The tears were coming, but they were slow. Much slower than before.
"I turned off the lights," he said in a voice that was even softer than the one before. "Does that make it better?"
She stood there, mouth opening and shutting, feeling like a struggling fish made from sugar.
He cleared his throat. She could barely see him shifting, walking towards her with an unsure step.
"Could you look at me when it's like this?"
"I don't understand," she said. Her voice was breaking. She tried to stop her hands from shaking. "We're enemies. Why are you trying to make this better?"
The silence stretched for minutes. They plunged deeper into darkness. The light from the emergency exit sign glowed in the background like an ember.
"Boomer," she breathed.
His arms were warm when they wrapped around her. The air in her throat vanished when he buried his head into her hair.
That's when she heard the shortness of his breath, the sniffling nose, the smell of salt.
The sure sign of sugar going bad.
"Because I guess I can't help it either."
They stood for a long time.
"Is it when you look at me? Is that when it's the worst?" she asked.
"No, it's your laugh. When I hear you."
"I've never seen you." Her voice felt foreign, as if she was finally paying attention the way she sounded for the first time. She was blinking over and over. Just blinking. Awed and frozen in his embrace.

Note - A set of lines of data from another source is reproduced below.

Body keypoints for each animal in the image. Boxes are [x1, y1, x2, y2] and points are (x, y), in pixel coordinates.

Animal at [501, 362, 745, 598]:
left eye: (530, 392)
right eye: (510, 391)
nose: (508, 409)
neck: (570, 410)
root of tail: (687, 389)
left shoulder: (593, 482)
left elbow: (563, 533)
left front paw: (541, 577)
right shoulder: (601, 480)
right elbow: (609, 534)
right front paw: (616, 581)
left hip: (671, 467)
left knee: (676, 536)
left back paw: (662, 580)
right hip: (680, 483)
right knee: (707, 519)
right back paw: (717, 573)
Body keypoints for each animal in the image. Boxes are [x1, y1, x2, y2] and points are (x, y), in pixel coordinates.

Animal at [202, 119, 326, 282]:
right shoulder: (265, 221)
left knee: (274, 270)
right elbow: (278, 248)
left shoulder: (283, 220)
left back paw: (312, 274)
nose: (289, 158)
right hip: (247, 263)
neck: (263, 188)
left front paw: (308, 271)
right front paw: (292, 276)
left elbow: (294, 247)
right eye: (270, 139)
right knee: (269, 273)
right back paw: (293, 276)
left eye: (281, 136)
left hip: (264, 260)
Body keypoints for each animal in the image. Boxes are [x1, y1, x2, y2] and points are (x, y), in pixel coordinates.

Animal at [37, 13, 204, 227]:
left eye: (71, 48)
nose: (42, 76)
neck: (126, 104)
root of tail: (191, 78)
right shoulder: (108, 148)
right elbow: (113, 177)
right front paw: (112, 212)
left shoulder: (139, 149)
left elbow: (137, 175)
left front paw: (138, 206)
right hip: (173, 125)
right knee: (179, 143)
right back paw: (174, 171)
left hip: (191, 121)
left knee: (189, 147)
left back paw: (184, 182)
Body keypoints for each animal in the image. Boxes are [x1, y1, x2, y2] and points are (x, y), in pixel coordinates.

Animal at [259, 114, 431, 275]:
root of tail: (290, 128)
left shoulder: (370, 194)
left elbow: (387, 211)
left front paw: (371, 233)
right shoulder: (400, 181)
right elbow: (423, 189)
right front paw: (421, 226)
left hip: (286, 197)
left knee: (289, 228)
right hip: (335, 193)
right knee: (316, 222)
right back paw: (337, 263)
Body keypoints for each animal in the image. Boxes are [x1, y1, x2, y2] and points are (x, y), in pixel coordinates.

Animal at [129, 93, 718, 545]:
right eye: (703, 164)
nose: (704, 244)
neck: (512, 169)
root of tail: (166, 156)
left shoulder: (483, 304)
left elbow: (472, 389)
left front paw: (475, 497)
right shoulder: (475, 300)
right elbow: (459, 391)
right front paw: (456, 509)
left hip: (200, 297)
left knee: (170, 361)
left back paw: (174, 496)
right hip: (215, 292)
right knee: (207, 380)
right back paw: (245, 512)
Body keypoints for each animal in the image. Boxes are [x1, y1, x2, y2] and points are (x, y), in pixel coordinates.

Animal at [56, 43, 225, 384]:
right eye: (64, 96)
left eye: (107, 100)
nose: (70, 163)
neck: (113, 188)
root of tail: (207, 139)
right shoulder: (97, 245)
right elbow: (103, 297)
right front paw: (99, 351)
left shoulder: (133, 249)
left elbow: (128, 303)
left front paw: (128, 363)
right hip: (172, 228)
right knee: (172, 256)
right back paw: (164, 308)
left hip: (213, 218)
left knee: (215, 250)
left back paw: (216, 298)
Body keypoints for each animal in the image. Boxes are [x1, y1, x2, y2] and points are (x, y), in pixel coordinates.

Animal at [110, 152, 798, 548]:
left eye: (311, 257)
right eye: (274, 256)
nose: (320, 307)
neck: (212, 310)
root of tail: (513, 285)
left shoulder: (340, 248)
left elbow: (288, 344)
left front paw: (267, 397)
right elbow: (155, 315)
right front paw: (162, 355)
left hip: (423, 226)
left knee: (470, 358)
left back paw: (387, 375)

"Have you met my brothers? You learn to stuff the feeling down."
"Oh, yeah."
He never let go of her, face still buried in her shoulder.
Her thoughts were raving, wild and mad, when she tugged on the sleeve of his arm.
"Boomer?"
"Yeah?"
"This is bad."
"Yeah."
She listened to the sound of her heart beating and thought about how you can't go back once you've done something.
"Do you want to be bad together?"
Hope you enjoyed! I really like to think of Boomer and Bubbles as the first ones to surrender out of the PPGxRRB pairing. They're too close to their emotions to hide it for long. This is just one idea of them getting together after realizing they both want to cry buckets in each other's presence.